▶ ESTRATTO FORNITO
Ci sono russi ubriaconi, svedesi storditi, americani spacconi e i ritratti più irriverenti che si possano immaginare dei presidenti di allora di Usa e Urss, Ronald Reagan e Leonid Brežnev. Intorno c’è un’umanità varia per cultura e attitudine che riesce miracolosamente a evitare il collasso del mondo. Menzione particolare meritano le due interpreti che fanno da tramite tra Regan e Brežnev, cancellando nella traduzione le intemperanze verbali e caratteriali dell’uno e dell’altro. Quando la serie è stata girata non c’erano ancora stati i – per fortuna superati – fatti incresciosi dello Studio Ovale tra Trump e Zelensky: non siamo al livello delle profezie dei Simpson, ma la strada è buona. La serie è composta da sei episodi di circa mezz’ora l’uno. Ed è imperdibile.

▶ COSA SI CHIEDE
Riscrivi il tratto dell'estratto che va da "Ci sono russi" fino a "Ed è imperdibile.", mettendo "miniserie" al posto di "serie".

▶ INFORMAZIONI FORNITE
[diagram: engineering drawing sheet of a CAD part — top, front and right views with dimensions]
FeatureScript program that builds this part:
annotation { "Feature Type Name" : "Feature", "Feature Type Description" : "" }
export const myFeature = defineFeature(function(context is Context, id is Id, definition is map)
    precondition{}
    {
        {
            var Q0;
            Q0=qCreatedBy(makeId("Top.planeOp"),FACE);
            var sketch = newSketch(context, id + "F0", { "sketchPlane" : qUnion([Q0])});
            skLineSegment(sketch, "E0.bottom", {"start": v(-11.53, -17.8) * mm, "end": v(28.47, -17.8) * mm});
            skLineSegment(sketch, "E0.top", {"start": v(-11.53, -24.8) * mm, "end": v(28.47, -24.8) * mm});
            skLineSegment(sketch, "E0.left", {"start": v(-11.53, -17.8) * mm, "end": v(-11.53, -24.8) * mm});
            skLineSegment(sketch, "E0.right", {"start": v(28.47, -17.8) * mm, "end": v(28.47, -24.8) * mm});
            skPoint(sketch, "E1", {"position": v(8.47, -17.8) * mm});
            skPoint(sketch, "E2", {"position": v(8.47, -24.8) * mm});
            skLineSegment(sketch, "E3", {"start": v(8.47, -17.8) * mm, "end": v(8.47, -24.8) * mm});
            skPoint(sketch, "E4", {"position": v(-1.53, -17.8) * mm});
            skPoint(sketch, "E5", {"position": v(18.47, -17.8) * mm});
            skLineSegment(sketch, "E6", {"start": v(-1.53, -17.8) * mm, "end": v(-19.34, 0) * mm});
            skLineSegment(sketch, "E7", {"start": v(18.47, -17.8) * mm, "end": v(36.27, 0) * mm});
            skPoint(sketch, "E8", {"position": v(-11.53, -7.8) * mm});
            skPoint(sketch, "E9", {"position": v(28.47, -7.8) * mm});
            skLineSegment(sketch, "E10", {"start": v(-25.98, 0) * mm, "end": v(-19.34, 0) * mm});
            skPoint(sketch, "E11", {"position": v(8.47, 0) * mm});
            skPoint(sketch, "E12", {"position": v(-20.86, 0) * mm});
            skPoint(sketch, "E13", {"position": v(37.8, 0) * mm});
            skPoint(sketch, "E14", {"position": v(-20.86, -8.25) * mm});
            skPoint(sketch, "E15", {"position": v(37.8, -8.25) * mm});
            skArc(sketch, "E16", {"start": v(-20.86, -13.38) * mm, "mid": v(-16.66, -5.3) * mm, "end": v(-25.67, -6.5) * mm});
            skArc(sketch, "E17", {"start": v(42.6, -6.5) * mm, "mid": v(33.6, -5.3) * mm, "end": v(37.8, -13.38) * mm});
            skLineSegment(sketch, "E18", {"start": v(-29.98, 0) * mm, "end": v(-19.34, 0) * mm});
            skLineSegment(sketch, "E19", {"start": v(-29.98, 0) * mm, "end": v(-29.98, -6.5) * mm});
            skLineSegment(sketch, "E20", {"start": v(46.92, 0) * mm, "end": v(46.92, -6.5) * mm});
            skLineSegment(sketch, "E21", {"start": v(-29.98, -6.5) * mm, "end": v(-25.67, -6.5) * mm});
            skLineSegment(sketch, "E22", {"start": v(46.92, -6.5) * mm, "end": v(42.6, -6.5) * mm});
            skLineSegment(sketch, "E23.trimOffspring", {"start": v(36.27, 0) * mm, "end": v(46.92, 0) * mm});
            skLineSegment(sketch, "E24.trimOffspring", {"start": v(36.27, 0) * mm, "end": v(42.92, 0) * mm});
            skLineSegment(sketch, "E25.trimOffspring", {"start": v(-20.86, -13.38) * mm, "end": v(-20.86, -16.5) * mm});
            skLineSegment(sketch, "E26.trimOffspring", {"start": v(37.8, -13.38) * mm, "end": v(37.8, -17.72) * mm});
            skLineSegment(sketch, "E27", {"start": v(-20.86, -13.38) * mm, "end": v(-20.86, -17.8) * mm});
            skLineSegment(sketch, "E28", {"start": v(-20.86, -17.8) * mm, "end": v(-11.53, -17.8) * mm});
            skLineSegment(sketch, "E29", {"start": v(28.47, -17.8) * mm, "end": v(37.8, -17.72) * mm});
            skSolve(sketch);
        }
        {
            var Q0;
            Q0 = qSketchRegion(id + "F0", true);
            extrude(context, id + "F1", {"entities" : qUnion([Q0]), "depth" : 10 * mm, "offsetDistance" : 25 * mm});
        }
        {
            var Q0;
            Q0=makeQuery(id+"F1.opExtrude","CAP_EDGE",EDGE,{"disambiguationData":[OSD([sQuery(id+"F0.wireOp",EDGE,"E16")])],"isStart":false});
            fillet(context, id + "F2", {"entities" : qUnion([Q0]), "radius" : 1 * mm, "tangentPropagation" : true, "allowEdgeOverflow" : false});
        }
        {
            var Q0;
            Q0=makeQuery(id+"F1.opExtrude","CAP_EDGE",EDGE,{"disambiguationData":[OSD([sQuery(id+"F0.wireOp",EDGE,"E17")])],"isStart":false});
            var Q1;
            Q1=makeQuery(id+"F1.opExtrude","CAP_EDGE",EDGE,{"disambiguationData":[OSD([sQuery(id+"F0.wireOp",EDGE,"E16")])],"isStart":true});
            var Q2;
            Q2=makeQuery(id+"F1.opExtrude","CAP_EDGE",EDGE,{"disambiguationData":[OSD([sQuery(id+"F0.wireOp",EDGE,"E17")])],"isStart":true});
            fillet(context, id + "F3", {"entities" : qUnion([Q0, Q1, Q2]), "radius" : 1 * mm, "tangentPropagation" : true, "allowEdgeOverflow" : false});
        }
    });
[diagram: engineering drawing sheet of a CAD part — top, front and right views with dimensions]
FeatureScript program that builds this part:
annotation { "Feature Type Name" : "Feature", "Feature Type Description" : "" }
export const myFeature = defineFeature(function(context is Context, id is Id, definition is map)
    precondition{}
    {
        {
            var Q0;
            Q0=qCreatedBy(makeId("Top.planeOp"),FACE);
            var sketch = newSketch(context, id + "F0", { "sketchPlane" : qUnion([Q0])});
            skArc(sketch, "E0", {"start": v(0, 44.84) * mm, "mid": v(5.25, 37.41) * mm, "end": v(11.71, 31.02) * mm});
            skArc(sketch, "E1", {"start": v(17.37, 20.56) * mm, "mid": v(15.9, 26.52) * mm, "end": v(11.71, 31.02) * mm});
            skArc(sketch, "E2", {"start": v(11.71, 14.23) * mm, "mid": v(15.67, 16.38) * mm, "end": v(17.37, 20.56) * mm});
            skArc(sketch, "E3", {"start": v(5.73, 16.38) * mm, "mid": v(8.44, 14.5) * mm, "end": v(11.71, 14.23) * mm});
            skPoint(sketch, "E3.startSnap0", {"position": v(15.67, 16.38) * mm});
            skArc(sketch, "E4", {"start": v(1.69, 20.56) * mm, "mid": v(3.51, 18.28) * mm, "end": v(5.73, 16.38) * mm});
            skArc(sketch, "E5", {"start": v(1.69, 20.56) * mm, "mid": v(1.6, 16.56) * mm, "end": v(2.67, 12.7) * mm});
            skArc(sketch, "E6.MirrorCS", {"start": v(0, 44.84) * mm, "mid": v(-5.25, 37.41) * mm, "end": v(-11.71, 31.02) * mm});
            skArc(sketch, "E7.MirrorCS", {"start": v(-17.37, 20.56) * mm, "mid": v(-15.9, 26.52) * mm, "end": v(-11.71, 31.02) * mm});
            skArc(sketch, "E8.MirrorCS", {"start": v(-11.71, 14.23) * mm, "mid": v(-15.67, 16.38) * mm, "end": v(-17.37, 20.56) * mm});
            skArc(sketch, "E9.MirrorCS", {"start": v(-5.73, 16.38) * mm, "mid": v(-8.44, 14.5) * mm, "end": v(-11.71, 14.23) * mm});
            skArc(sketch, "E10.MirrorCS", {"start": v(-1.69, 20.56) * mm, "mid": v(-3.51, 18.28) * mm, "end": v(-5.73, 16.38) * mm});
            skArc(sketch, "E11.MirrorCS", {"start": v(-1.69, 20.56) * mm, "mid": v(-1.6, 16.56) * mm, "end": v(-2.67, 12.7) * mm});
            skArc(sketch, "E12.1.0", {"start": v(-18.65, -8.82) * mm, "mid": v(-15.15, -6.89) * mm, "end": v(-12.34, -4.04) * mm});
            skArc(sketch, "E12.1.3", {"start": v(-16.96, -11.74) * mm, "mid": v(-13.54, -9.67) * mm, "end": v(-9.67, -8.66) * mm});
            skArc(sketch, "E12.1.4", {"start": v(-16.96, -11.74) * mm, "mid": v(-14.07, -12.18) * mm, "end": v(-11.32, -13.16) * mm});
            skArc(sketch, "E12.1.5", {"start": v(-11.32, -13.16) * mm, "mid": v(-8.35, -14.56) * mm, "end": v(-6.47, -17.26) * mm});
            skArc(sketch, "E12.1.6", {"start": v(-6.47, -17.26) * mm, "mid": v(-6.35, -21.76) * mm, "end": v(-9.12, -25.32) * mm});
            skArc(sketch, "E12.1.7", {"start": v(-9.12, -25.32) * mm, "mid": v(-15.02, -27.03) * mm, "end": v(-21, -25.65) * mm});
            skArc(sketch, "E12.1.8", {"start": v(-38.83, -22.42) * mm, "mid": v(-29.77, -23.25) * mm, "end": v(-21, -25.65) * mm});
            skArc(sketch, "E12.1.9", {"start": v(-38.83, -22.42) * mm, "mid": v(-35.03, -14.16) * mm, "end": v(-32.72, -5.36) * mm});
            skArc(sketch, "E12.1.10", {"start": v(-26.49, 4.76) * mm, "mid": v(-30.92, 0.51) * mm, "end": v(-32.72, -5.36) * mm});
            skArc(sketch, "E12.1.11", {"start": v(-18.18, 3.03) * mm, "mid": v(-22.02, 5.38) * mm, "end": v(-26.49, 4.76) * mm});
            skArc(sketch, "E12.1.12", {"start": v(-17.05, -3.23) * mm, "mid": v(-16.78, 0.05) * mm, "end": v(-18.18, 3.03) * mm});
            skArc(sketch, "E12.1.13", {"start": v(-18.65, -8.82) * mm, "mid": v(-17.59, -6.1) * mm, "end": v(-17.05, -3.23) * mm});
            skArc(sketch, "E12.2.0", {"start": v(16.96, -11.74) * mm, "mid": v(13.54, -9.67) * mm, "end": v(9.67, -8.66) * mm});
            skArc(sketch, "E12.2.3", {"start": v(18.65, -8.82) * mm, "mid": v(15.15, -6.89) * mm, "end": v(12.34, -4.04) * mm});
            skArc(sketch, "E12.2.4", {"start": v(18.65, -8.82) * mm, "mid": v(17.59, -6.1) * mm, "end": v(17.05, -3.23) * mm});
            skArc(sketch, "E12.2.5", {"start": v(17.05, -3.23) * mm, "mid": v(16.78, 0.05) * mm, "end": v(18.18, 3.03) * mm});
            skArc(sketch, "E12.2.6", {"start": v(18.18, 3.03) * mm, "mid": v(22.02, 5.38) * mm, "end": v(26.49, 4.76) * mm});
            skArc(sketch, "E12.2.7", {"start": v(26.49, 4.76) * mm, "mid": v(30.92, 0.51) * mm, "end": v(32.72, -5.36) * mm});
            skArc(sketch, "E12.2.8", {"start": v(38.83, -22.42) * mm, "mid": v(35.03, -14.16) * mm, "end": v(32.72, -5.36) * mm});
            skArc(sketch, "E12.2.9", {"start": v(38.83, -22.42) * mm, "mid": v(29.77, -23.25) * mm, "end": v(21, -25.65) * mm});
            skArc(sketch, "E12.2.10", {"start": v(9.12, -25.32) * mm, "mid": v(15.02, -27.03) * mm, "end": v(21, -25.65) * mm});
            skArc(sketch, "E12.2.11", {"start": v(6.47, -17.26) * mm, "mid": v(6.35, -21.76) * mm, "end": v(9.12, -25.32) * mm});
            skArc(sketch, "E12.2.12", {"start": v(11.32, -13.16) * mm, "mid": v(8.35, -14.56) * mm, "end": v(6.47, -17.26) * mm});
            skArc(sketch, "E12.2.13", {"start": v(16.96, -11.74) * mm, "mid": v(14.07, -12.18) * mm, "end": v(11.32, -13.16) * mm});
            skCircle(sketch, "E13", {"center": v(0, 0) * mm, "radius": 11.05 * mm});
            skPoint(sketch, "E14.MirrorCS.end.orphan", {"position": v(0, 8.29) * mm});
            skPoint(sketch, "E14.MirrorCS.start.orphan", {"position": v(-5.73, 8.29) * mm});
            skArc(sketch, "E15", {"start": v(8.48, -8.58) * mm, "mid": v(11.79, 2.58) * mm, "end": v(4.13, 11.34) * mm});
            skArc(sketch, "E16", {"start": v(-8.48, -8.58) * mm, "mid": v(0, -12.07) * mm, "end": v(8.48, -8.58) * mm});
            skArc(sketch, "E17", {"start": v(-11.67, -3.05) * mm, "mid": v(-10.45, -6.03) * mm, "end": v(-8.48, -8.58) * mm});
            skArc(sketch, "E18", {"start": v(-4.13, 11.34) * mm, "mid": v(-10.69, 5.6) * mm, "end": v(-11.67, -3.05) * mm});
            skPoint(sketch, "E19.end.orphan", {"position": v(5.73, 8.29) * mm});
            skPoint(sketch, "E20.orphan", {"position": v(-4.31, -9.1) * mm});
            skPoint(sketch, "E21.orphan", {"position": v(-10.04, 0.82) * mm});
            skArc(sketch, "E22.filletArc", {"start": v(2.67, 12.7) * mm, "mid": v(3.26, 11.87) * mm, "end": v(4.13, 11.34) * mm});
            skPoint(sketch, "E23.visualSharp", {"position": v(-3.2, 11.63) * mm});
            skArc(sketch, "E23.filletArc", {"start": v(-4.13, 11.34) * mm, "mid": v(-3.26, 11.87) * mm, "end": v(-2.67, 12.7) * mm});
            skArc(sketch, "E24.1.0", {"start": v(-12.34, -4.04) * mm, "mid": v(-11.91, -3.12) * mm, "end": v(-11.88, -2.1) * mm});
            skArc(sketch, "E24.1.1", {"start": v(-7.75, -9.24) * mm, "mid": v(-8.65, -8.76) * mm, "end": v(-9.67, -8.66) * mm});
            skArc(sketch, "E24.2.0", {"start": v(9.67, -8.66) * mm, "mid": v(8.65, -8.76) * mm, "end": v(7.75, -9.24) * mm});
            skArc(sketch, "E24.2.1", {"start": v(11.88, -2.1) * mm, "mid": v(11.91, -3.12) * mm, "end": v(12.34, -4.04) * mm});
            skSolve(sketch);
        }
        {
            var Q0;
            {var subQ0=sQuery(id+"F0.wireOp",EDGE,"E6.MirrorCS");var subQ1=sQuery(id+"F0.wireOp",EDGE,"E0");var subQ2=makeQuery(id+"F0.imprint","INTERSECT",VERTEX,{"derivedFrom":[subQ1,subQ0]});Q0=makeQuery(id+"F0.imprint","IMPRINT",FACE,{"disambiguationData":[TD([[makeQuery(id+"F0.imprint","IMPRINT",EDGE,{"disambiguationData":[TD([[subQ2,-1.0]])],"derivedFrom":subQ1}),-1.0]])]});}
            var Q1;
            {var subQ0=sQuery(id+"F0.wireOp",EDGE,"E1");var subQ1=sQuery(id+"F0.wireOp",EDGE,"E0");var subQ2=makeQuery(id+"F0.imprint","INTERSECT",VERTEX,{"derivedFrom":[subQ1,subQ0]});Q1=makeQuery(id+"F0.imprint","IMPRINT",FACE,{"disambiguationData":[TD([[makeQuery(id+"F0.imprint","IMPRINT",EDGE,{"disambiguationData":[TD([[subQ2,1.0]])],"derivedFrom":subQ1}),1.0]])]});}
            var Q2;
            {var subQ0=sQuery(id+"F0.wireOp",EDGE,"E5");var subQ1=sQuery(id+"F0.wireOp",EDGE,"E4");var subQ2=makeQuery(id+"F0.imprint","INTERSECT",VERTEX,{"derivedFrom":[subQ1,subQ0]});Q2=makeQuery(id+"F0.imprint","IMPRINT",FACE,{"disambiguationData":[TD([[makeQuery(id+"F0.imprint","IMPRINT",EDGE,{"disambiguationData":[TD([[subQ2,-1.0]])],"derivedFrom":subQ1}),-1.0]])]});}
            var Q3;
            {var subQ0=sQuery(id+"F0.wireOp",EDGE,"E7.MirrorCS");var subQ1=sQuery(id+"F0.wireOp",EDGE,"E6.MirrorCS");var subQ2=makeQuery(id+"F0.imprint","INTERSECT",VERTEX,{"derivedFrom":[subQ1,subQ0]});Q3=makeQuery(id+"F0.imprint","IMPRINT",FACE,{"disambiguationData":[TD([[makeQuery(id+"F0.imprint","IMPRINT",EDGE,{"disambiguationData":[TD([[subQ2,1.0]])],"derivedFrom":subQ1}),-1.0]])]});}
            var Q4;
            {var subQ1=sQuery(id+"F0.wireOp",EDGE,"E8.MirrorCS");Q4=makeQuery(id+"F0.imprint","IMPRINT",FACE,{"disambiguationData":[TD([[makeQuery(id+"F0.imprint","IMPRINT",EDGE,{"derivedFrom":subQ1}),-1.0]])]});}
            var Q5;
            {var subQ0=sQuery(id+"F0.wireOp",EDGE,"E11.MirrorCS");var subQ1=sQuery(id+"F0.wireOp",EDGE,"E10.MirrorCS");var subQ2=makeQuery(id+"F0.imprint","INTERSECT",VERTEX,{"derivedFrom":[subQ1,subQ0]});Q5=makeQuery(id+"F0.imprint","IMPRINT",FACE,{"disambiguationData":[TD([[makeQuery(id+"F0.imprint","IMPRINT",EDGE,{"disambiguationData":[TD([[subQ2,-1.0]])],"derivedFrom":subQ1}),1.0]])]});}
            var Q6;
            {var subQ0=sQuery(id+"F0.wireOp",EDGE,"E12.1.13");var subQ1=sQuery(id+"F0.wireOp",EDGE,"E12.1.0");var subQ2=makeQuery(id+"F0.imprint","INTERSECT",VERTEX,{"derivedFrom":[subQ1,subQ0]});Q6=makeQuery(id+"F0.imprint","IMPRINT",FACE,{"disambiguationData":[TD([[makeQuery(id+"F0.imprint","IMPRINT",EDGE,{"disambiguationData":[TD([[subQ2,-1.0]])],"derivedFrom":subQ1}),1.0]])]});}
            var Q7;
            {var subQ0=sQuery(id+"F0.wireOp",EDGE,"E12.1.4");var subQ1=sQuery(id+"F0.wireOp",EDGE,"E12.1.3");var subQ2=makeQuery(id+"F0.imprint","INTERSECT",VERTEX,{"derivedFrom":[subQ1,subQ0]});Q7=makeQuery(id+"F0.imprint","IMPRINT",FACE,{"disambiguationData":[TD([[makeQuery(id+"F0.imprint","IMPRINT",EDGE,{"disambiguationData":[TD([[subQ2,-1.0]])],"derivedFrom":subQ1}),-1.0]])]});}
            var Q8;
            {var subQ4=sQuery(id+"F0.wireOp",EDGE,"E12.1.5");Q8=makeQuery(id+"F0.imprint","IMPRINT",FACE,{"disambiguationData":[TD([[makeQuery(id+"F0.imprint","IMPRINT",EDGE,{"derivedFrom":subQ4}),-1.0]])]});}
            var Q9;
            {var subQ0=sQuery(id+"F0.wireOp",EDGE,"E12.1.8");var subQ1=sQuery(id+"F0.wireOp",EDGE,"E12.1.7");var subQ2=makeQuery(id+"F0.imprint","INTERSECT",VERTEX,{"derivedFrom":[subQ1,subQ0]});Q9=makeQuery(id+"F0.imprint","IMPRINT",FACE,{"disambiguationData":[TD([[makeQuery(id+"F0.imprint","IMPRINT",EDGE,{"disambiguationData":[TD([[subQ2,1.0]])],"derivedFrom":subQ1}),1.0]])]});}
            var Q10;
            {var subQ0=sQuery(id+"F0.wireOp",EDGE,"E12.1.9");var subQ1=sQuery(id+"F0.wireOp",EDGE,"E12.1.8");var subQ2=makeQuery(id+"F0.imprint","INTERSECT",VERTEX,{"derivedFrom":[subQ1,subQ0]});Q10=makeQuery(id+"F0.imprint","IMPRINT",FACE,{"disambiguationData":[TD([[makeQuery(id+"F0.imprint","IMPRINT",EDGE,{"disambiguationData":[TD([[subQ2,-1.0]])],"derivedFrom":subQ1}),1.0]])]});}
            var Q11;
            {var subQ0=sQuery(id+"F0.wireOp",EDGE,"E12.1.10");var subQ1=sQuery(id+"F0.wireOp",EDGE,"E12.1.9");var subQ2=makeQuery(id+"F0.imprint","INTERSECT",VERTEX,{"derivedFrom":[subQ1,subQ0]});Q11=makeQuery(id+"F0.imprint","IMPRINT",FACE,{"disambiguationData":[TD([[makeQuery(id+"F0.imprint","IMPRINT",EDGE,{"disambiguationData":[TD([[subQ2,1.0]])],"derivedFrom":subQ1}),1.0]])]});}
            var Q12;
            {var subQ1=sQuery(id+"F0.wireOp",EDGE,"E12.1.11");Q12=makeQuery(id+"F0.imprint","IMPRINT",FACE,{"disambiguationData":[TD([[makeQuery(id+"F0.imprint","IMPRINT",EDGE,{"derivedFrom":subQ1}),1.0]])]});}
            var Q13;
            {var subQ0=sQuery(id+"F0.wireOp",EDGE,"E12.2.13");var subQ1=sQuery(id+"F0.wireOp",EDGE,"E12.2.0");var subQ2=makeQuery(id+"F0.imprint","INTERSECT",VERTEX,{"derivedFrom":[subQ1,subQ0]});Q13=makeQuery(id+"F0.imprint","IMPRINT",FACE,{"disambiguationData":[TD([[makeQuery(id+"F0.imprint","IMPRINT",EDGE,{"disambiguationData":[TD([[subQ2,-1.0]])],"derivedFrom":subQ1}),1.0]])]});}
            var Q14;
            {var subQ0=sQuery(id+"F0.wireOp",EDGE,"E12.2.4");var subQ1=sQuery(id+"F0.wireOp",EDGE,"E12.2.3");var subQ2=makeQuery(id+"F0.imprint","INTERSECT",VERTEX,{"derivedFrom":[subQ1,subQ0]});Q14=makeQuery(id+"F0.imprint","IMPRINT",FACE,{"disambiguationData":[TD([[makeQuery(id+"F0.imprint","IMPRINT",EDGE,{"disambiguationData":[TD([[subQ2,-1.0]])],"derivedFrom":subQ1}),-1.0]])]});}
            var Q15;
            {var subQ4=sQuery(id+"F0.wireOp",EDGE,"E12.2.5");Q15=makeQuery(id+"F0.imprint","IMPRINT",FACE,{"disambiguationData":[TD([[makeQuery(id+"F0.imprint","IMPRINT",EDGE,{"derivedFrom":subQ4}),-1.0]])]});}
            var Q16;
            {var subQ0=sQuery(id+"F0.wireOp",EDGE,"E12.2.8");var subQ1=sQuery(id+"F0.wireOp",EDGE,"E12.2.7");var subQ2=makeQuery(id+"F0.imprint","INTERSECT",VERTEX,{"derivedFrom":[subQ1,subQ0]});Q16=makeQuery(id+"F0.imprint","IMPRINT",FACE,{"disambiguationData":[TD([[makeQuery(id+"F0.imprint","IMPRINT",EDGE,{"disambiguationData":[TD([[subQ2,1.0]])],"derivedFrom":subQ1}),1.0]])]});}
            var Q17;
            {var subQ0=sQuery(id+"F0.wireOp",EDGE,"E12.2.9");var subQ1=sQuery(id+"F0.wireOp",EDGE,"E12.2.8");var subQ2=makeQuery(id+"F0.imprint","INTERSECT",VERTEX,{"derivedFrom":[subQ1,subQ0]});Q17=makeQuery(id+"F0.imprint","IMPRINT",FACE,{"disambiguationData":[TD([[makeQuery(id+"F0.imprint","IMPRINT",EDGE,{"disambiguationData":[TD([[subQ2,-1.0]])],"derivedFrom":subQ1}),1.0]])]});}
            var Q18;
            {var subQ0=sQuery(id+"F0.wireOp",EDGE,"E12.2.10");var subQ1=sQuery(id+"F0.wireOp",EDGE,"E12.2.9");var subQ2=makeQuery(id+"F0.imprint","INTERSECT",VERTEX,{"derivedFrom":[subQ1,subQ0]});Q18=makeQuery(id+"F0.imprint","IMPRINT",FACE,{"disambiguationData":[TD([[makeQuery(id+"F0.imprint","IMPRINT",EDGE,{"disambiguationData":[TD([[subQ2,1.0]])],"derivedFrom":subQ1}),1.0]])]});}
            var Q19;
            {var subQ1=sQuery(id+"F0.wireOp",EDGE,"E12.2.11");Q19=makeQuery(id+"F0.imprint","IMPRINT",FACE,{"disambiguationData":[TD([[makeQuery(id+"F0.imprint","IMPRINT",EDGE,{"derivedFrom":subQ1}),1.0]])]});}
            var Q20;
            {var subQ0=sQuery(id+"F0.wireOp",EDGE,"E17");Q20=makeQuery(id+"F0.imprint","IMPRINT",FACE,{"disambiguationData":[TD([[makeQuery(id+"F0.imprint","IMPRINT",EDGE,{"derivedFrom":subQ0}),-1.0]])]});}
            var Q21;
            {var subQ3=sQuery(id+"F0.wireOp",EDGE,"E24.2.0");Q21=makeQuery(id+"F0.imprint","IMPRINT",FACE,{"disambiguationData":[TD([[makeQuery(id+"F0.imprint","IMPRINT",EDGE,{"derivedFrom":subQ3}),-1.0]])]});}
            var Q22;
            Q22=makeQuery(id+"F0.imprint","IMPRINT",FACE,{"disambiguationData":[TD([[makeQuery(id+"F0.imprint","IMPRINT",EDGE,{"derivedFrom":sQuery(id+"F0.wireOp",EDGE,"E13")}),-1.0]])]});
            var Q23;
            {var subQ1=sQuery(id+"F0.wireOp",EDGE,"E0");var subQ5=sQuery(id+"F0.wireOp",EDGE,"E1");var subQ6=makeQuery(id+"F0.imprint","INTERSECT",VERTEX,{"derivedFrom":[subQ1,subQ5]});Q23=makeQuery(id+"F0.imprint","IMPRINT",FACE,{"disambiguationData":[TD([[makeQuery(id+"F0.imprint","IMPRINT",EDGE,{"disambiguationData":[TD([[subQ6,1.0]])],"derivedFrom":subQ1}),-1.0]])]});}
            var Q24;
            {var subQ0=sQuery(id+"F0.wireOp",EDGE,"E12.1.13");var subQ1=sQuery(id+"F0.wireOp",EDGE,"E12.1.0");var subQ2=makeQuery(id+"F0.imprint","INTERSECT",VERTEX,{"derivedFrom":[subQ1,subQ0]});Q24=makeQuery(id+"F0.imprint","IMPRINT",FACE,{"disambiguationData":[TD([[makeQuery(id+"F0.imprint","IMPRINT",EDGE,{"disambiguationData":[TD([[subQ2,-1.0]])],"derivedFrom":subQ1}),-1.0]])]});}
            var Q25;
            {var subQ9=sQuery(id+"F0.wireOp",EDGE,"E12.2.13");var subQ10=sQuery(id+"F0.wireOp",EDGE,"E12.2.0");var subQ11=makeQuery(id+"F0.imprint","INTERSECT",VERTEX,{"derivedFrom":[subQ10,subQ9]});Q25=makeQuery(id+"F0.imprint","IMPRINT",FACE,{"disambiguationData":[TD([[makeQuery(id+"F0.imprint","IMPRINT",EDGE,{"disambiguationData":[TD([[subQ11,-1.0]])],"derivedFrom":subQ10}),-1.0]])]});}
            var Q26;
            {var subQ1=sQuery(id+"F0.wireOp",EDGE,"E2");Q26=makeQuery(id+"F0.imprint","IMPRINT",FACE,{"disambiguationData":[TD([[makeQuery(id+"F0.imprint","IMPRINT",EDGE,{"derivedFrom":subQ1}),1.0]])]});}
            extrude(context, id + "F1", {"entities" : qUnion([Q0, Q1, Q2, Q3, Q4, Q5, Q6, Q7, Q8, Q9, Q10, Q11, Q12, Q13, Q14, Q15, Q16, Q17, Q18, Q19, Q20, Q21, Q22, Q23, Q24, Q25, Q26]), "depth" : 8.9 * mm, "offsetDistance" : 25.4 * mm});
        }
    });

▶ SOLUZIONE
Ci sono russi ubriaconi, svedesi storditi, americani spacconi e i ritratti più irriverenti che si possano immaginare dei presidenti di allora di Usa e Urss, Ronald Reagan e Leonid Brežnev. Intorno c’è un’umanità varia per cultura e attitudine che riesce miracolosamente a evitare il collasso del mondo. Menzione particolare meritano le due interpreti che fanno da tramite tra Regan e Brežnev, cancellando nella traduzione le intemperanze verbali e caratteriali dell’uno e dell’altro. Quando la miniserie è stata girata non c’erano ancora stati i – per fortuna superati – fatti incresciosi dello Studio Ovale tra Trump e Zelensky: non siamo al livello delle profezie dei Simpson, ma la strada è buona. La miniserie è composta da sei episodi di circa mezz’ora l’uno. Ed è imperdibile.